Assignment: Write each line again exactly as it is, from the opening line of the records below through the one containing "Live deoployed link", and add nothing.

[Stored items from a collection]

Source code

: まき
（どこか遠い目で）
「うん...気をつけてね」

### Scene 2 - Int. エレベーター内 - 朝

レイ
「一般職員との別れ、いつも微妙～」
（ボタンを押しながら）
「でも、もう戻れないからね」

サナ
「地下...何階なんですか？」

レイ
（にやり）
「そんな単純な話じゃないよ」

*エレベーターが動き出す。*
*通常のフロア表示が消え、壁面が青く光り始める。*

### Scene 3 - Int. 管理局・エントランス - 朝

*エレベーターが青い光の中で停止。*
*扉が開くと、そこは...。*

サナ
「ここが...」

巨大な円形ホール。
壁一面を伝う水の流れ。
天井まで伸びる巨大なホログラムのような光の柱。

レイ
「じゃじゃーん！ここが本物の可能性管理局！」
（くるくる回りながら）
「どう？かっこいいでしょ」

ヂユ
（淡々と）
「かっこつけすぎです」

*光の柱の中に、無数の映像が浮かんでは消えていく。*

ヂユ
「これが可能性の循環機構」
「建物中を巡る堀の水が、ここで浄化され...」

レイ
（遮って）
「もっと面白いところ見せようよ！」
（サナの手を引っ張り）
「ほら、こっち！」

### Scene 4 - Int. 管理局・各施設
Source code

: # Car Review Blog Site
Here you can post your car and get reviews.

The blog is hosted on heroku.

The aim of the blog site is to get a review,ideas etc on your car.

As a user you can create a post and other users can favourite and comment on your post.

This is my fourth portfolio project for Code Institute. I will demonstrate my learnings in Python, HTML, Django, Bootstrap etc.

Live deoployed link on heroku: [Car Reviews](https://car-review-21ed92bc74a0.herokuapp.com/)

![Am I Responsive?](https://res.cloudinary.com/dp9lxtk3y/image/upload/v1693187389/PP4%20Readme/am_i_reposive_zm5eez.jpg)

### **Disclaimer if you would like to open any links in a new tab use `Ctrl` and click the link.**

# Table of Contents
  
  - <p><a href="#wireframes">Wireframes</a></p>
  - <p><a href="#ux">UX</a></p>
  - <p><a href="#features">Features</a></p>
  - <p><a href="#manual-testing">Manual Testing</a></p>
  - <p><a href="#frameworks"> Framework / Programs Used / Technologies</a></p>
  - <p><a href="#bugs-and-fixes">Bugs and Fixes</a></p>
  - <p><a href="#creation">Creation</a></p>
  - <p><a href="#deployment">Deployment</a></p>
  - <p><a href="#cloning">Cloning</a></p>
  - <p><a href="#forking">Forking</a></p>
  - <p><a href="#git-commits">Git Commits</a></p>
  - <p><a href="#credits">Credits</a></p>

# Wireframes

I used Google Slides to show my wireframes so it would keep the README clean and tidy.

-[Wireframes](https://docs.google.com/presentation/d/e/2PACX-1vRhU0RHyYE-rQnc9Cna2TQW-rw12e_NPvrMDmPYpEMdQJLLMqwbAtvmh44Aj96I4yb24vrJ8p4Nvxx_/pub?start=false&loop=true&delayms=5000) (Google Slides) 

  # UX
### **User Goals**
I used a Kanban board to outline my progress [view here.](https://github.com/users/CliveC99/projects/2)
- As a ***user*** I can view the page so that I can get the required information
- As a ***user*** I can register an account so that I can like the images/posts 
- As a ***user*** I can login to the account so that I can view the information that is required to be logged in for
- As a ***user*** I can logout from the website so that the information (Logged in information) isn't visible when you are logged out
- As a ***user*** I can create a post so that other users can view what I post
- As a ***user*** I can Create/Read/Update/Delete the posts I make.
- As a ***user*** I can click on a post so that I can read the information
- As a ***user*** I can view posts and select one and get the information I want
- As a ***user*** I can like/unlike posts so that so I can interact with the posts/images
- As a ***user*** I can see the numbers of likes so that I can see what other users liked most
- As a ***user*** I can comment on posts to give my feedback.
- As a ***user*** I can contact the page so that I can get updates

Written reply:
Source code

: まき
（どこか遠い目で）
「うん...気をつけてね」

### Scene 2 - Int. エレベーター内 - 朝

レイ
「一般職員との別れ、いつも微妙～」
（ボタンを押しながら）
「でも、もう戻れないからね」

サナ
「地下...何階なんですか？」

レイ
（にやり）
「そんな単純な話じゃないよ」

*エレベーターが動き出す。*
*通常のフロア表示が消え、壁面が青く光り始める。*

### Scene 3 - Int. 管理局・エントランス - 朝

*エレベーターが青い光の中で停止。*
*扉が開くと、そこは...。*

サナ
「ここが...」

巨大な円形ホール。
壁一面を伝う水の流れ。
天井まで伸びる巨大なホログラムのような光の柱。

レイ
「じゃじゃーん！ここが本物の可能性管理局！」
（くるくる回りながら）
「どう？かっこいいでしょ」

ヂユ
（淡々と）
「かっこつけすぎです」

*光の柱の中に、無数の映像が浮かんでは消えていく。*

ヂユ
「これが可能性の循環機構」
「建物中を巡る堀の水が、ここで浄化され...」

レイ
（遮って）
「もっと面白いところ見せようよ！」
（サナの手を引っ張り）
「ほら、こっち！」

### Scene 4 - Int. 管理局・各施設
Source code

: # Car Review Blog Site
Here you can post your car and get reviews.

The blog is hosted on heroku.

The aim of the blog site is to get a review,ideas etc on your car.

As a user you can create a post and other users can favourite and comment on your post.

This is my fourth portfolio project for Code Institute. I will demonstrate my learnings in Python, HTML, Django, Bootstrap etc.

Live deoployed link on heroku: [Car Reviews](https://car-review-21ed92bc74a0.herokuapp.com/)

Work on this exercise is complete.